Rz. 229

Der Arbeitnehmer schuldet diejenige Arbeitsleistung, die er bei angemessener Anspannung seiner individuellen Kräfte und Fähigkeiten erbringen kann.[590] Beruhen Schlecht- oder Minderleistung auf einer mangelnden Eignung des Arbeitnehmers für die ihm übertragenden Aufgaben, kommt eine personenbedingte Kündigung in Betracht (vgl. dazu Rdn 203). Beruht die Schlecht- oder Minderleistung auf krankheitsbedingten Gründen, kommt ebenfalls nur eine personenbedingte Kündigung in Betracht (vgl. Rdn 198). Eine verhaltensbedingte Kündigung gegenüber einem leistungsschwachen Arbeitnehmer setzt voraus, dass dem Arbeitnehmer eine Pflichtverletzung vorzuwerfen ist. Ein Arbeitnehmer genügt, mangels anderer Vereinbarungen, seiner Vertragspflicht, wenn er unter angemessener Ausschöpfung seiner persönlichen Leistungsfähigkeit arbeitet. Er verstößt gegen seine Arbeitspflicht nicht allein dadurch, dass er eine vom Arbeitgeber gesetzte Norm oder die Durchschnittsleistung aller Arbeitnehmer unterschreitet. Nach der Rspr. des BAG[591] kann allerdings die längerfristige deutliche Unterschreitung des Durchschnitts ein Anhaltspunkt dafür sein, dass der Arbeitnehmer weniger arbeitet als er könnte, also vorwerfbar seine arbeitsvertraglichen Pflichten verletzt. Legt der Arbeitgeber dies im Prozess dar, so muss der Arbeitnehmer erläutern, warum er trotz unterdurchschnittlicher Leistungen seine Leistungsfähigkeit ausschöpft.

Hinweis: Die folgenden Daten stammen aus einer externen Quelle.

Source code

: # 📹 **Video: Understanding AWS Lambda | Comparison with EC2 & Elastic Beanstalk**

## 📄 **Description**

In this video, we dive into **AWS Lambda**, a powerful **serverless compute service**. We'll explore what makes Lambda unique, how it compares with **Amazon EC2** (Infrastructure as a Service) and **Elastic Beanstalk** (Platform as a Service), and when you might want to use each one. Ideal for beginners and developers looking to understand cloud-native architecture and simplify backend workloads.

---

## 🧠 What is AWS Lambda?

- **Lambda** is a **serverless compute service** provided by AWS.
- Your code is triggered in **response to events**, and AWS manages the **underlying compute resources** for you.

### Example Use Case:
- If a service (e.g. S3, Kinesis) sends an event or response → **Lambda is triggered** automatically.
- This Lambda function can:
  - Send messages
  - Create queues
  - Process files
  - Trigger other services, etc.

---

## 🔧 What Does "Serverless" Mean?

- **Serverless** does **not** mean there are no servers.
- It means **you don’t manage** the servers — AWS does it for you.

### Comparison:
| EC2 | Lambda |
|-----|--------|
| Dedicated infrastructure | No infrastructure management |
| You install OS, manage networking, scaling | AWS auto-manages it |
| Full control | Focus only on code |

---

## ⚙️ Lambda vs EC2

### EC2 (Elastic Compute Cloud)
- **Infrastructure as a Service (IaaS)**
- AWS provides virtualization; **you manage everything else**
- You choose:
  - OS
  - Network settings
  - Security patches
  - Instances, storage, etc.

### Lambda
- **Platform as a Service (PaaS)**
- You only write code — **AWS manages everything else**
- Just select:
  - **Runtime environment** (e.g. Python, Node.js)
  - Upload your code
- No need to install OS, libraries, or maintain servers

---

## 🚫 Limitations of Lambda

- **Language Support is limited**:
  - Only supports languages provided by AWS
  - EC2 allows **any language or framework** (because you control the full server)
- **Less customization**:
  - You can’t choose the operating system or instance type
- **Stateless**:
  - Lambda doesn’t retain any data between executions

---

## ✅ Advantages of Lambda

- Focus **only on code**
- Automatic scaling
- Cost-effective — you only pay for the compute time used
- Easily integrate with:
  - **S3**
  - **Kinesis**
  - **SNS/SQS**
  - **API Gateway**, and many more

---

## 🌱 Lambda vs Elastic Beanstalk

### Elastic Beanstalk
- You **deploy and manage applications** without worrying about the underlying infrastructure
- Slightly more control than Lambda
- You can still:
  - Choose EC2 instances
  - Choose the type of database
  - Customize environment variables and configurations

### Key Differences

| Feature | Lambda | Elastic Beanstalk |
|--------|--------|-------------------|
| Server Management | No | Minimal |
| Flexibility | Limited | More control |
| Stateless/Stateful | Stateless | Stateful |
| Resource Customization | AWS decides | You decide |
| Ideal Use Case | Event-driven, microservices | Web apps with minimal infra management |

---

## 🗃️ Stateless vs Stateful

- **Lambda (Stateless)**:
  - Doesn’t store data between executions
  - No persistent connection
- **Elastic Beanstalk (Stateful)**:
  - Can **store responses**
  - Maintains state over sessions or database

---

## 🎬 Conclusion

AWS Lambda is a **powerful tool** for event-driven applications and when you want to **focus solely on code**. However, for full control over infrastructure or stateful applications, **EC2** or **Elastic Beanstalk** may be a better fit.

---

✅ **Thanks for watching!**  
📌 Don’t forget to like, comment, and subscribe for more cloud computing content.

Beispielsweise kann sich ein Außendienstmitarbeiter auf ein ungünstig zugeschnittenes Außendienstgebiet, einen verkehrsungünstig gelegenen Standort seiner Agentur, die regional starke Verbreitung von Konkurrenzprodukten oder auf eine geringere Finanzkraft der erreichbaren Kundschaft berufen und damit unterdurchschnittliche Akquisitionserfolge rechtfertigen.[592]

 

Rz. 230

 

Praxishinweis

Nach der Rspr. des BAG sind die Anforderungen an eine Kündigung wegen Schlecht- oder Minderleistung derart hoch, dass diese Art der Kündigung nur dann in Erwägung zu ziehen ist, wenn die Arbeitsleistung des zu kündigenden Arbeitnehmers wie die vergleichbarer Arbeitnehmer zu quantifizieren und damit eine durchschnittliche Leistungsfähigkeit messbar ist. Ferner ist eine erfolglose Abmahnung und ein ausreichender Bewährungszeitraum nach Ausspruch der Abmahnung (vgl. Rdn 263) erforderlich. Bei Tätigkeiten, die nicht quantifizier- oder messbar sind, sollten eher einzelne Pflichtverletzungen abgemahnt werden. Hier bietet es sich an, schriftlich bestimmte Arbeitsanweisungen generell oder im Einzelfall zu fixieren, damit der einzuhaltende Maßstab quantifizierbar ist. Sind diese Voraussetzungen nicht einzuhalten, sollte geprüft werden, ob die vom Arbeitnehmer ausgeübte Funktion zukünftig entfallen kann.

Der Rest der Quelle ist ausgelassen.